Sounds great, but there are two problems with interferometry for visible-light observations. One is that it is limited by the area of the individual telescopes used, so seeing faint sources—a critical aspect of astronomical observations—is still an issue. The other is the difficulty of combining the observation scales with the frequency of the light detected because visible-light frequencies can reach far, far higher than those of radio waves. Visible-light interferometry has been achieved with telescopes close together—the Very Large Telescope Interferometer uses four eight-meter telescopes a few dozen meters apart from one another. Longer baselines are possible, but they're extremely challenging, requiring nanometer-scale measurement precision. If visible-light interferometry is eventually possible with longer baselines, however, it will ease the need for an even larger telescope than ELT.
Given all that, would astronomers want a larger telescope if it became possible? Yes, obviously. And one might cost less than a far smaller, though nimbler, space telescope.

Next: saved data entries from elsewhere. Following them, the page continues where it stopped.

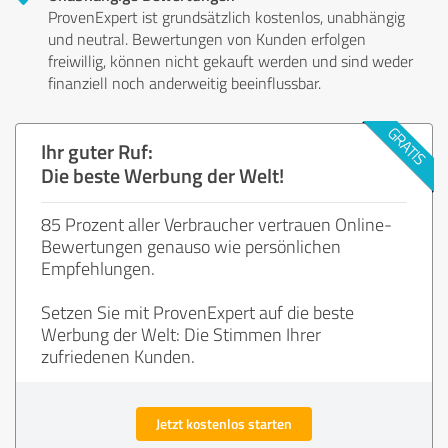
ProvenExpert ist grundsätzlich kostenlos, unabhängig
und neutral. Bewertungen von Kunden erfolgen
freiwillig, können nicht gekauft werden und sind weder
finanziell noch anderweitig beeinflussbar.
Ihr guter Ruf:
Die beste Werbung der Welt!
85 Prozent aller Verbraucher vertrauen Online-
Bewertungen genauso wie persönlichen
Empfehlungen.
Setzen Sie mit ProvenExpert auf die beste
Werbung der Welt: Die Stimmen Ihrer
zufriedenen Kunden.
Jetzt kostenlos starten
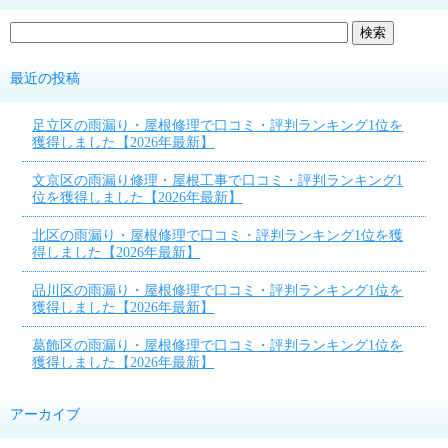
最近の投稿
足立区の雨漏り・屋根修理で口コミ・評判ランキング1位を
獲得しました【2026年最新】
文京区の雨漏り修理・屋根工事で口コミ・評判ランキング1
位を獲得しました【2026年最新】
北区の雨漏り・屋根修理で口コミ・評判ランキング1位を獲
得しました【2026年最新】
品川区の雨漏り・屋根修理で口コミ・評判ランキング1位を
獲得しました【2026年最新】
葛飾区の雨漏り・屋根修理で口コミ・評判ランキング1位を
獲得しました【2026年最新】
アーカイブ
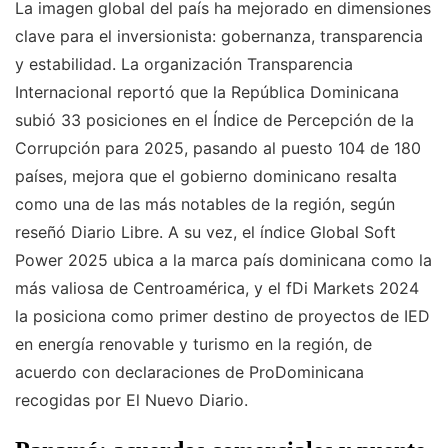
La imagen global del país ha mejorado en dimensiones
clave para el inversionista: gobernanza, transparencia
y estabilidad. La organización Transparencia
Internacional reportó que la República Dominicana
subió 33 posiciones en el Índice de Percepción de la
Corrupción para 2025, pasando al puesto 104 de 180
países, mejora que el gobierno dominicano resalta
como una de las más notables de la región, según
reseñó Diario Libre. A su vez, el índice Global Soft
Power 2025 ubica a la marca país dominicana como la
más valiosa de Centroamérica, y el fDi Markets 2024
la posiciona como primer destino de proyectos de IED
en energía renovable y turismo en la región, de
acuerdo con declaraciones de ProDominicana
recogidas por El Nuevo Diario.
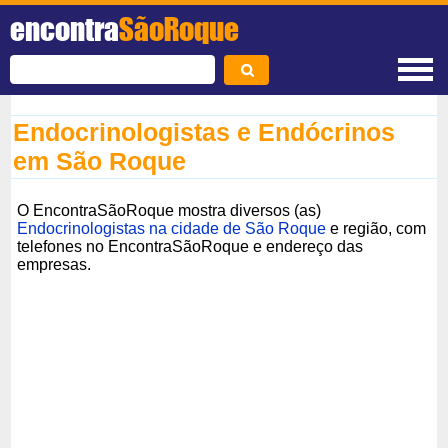
encontra
SãoRoque
Endocrinologistas e Endócrinos
em São Roque
O EncontraSãoRoque mostra diversos (as)
Endocrinologistas na cidade de São Roque
e região, com
telefones no EncontraSãoRoque e endereço das
empresas.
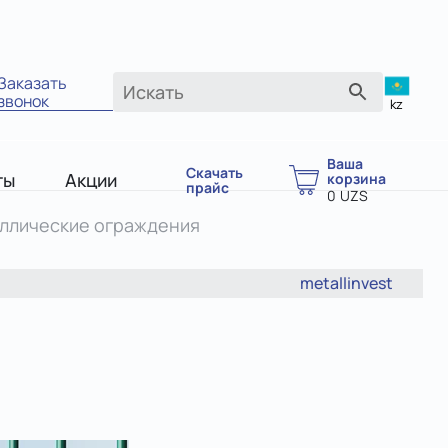
Заказать
звонок
kz
Ваша
Скачать
ты
Акции
корзина
прайс
0
UZS
ллические ограждения
metallinvest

Perhaps future technologies will be discovered that can overcome some of the barriers to creating a gigantic visible-light telescope. We might build observatories on the moon, for example, where lower gravity and a lack of atmosphere offer a tremendous advantage over earthbound instrument settings. A radio telescope a kilometer across, nestled in a lunar crater, has been proposed for the far side of the moon, free from earthly interference. Although radio telescopes are far easier to construct than visible-light ones, if we're positing building such behemoths on the moon, one that can detect visible light is something to consider. It's a dream, but technologies have a way of turning dreams into reality.
Never say never. ELT may be the biggest ever built and might hold that record a long, long time—but perhaps not forever.
This is an opinion and analysis article, and the views expressed by the author or authors are not necessarily those of Scientific American.
*Editor’s Note (3/6/24): This sentence was edited after posting to correct the description of how a mirror’s area is proportional to the square of its radius.